The WTFMB letter clearly demonstrated that CanWhite Sands’ proposed rail yard more than exceeded the 50 hectare threshold that is needed for an automatic assessment under the Impact Assessment Act.
This is where it gets interesting. It is the Minister and/or the Impact Assessment Agency of Canada, which is the agency in charge of administering the federal Impact Assessment Act, who apparently get to arbitrarily determine what does or does not get included in the definition of the 50 hectare threshold.
The following is the response, in a June letter, by the President of the Impact Assessment Agency of Canada to an individual from Southeastern Manitoba who raised the same issue about CanWhite Sands meeting and exceeding the 50 hectare threshold as an automatic trigger for assessment by the federal Impact Assessment Act.
“With respect to total area of a railway yard under subsections 54(b) and 55 of the Physical Activities Regulations (the Regulations), the Agency interprets the total area of a railway yard to be the surface area of each of the components of the railway yard. Areas in between components of the railway yard, such as an area inside a rail loop, are not included in the calculation.”
In short, the President of the federal Impact Assessment Agency of Canada, no doubt in consultation with the Federal Minister, arbitrarily ruled (“interprets” being the operative word) that the land inside CanWhite Sands rail yard loop is not part of the rail yard. With this “interpretation,” the 50 hectares threshold needed to constitute a physical activity for automatic assessment under Impact Assessment Act simply vanishes.
In a June 2019 press release the Federal Minister of Environment and Climate Change, the Minister of Natural Resources, and the Minister of Transport, welcomed the Royal Assent of Bill C-69, An Act to enact the Impact Assessment Act.
“With the passage of this bill, our government is working to strengthen environmental protection, restore trust in how decisions are made, and grow the economy. Better rules mean that, going forward, decisions on projects will be guided by science, evidence and Indigenous knowledge. Assessments will look at both positive and negative environmental, economic, social, and health impacts of potential projects.”
That statement appears to be nothing more than hot air, as the entire CanWhite Sand project has been fraught with instances of an apprehension of bias in favour of the proponent by the Minister and the Impact Assessment Agency of Canada. This has been so much the case that the agency and the Act should just be renamed the Impact Avoidance Agency of Canada and the federal Impact Avoidance Act, because there is certainly no assessment going on here with the CanWhite Sands silica sand mining project.
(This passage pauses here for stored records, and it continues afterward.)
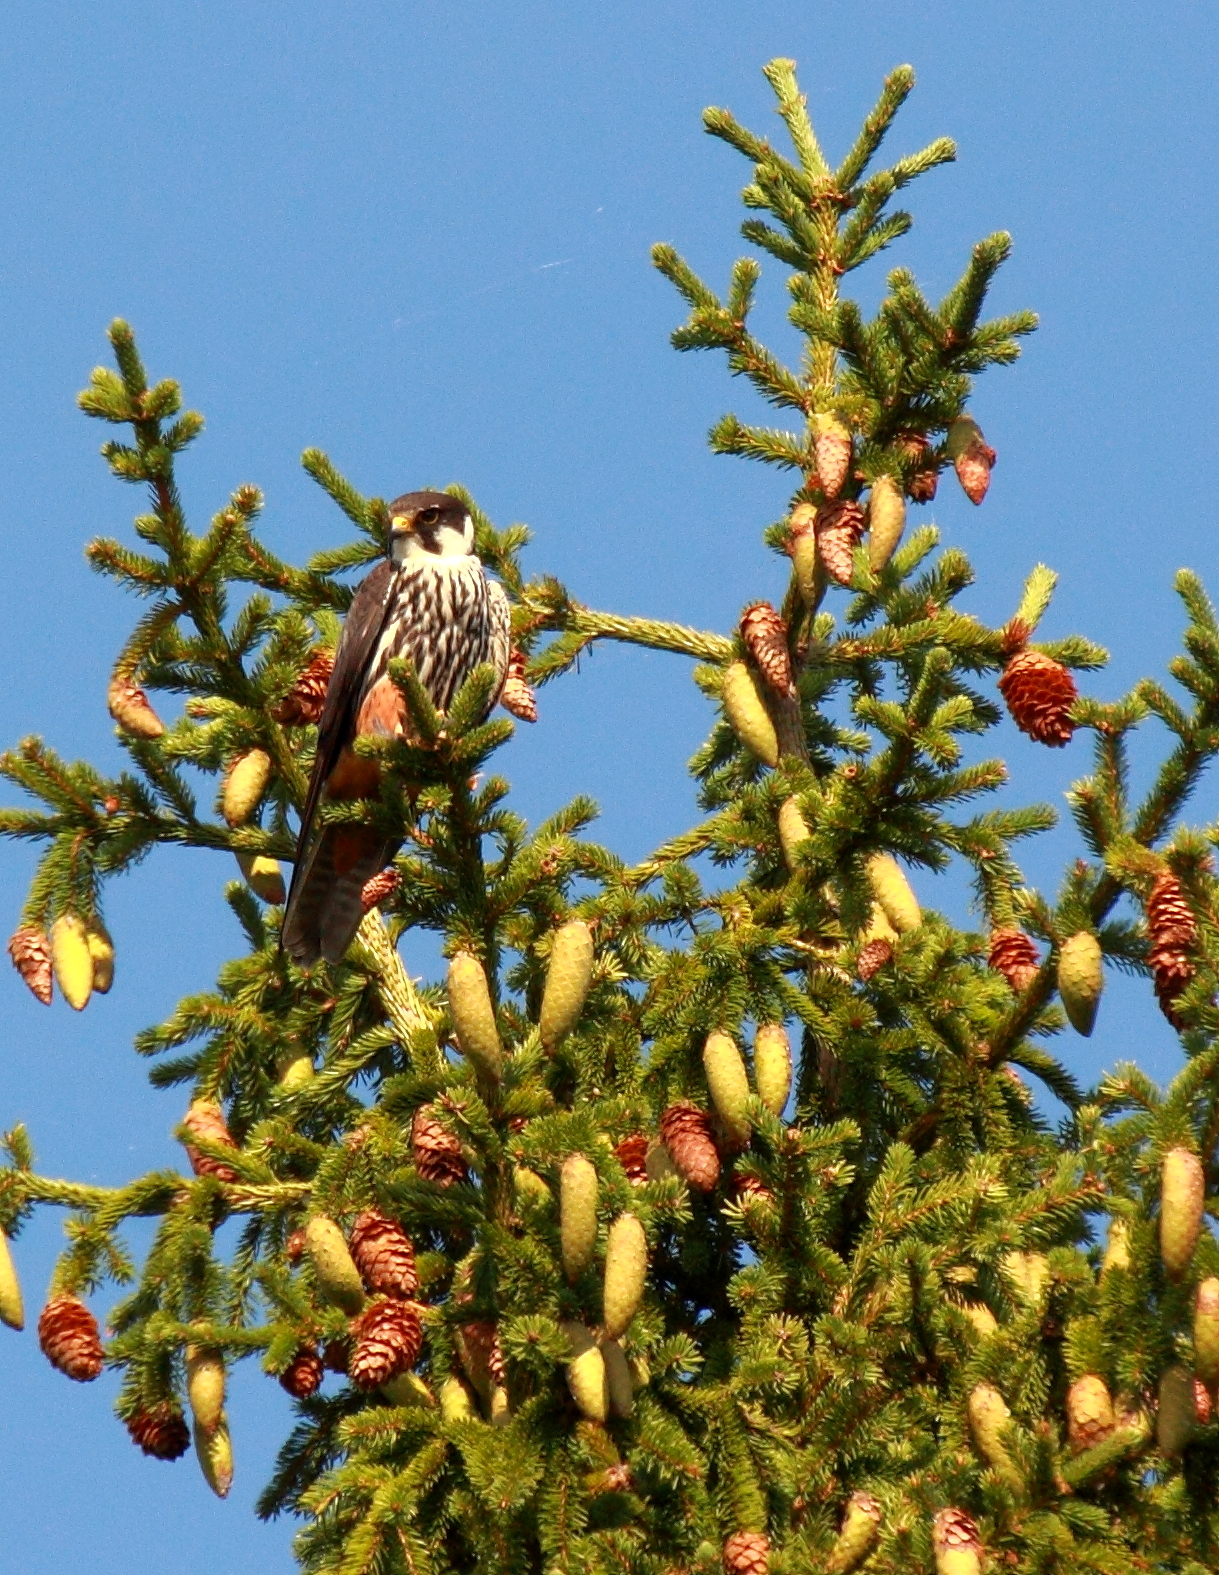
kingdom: Animalia
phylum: Chordata
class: Aves
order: Falconiformes
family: Falconidae
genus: Falco
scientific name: Falco subbuteo
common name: Eurasian hobby
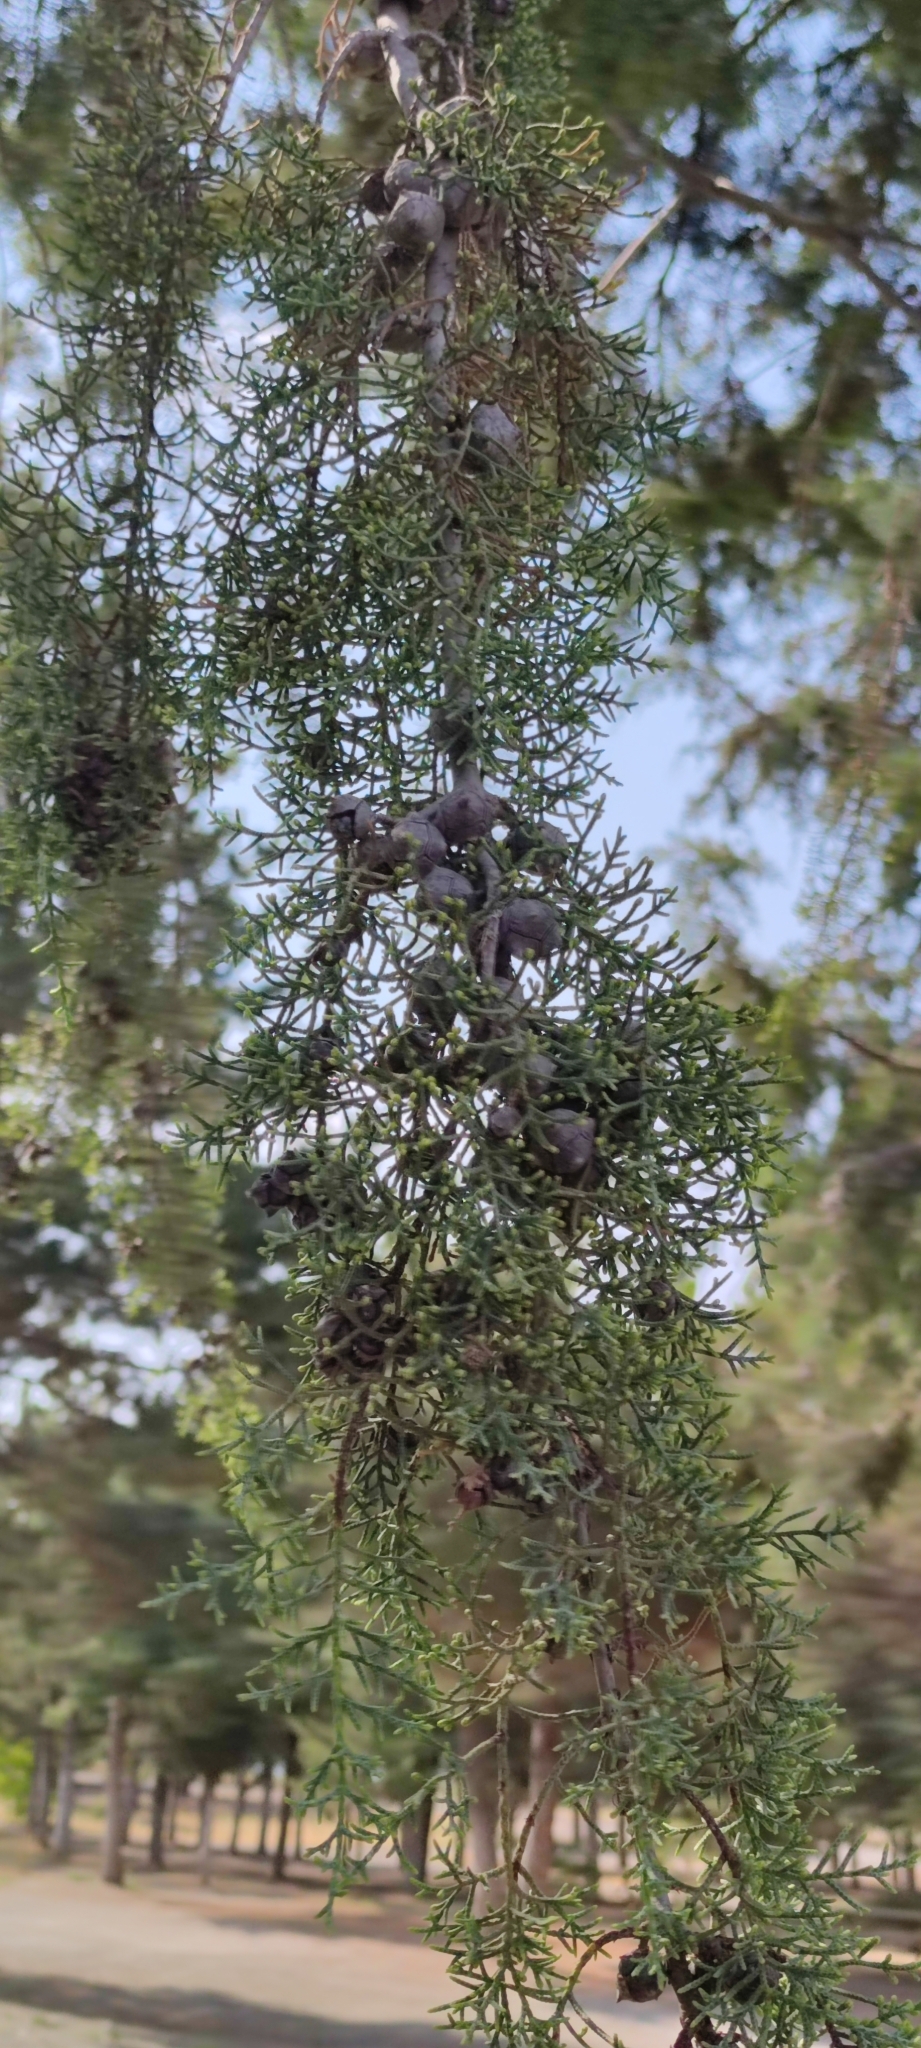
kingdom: Plantae
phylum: Tracheophyta
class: Pinopsida
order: Pinales
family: Cupressaceae
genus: Cupressus
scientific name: Cupressus arizonica
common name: Arizona cypress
It should, therefore, come as no surprise to anyone that there seems to be an uptick in direct action activities by ordinary citizens to protect the environment. That’s because there is simply no legal recourse available to citizens when this type of collusion between government and industry is occurring. It is left to each of us, acting collectively, to protect our natural resources from environmental degradation, in the absence of serious environmental regulation by governments.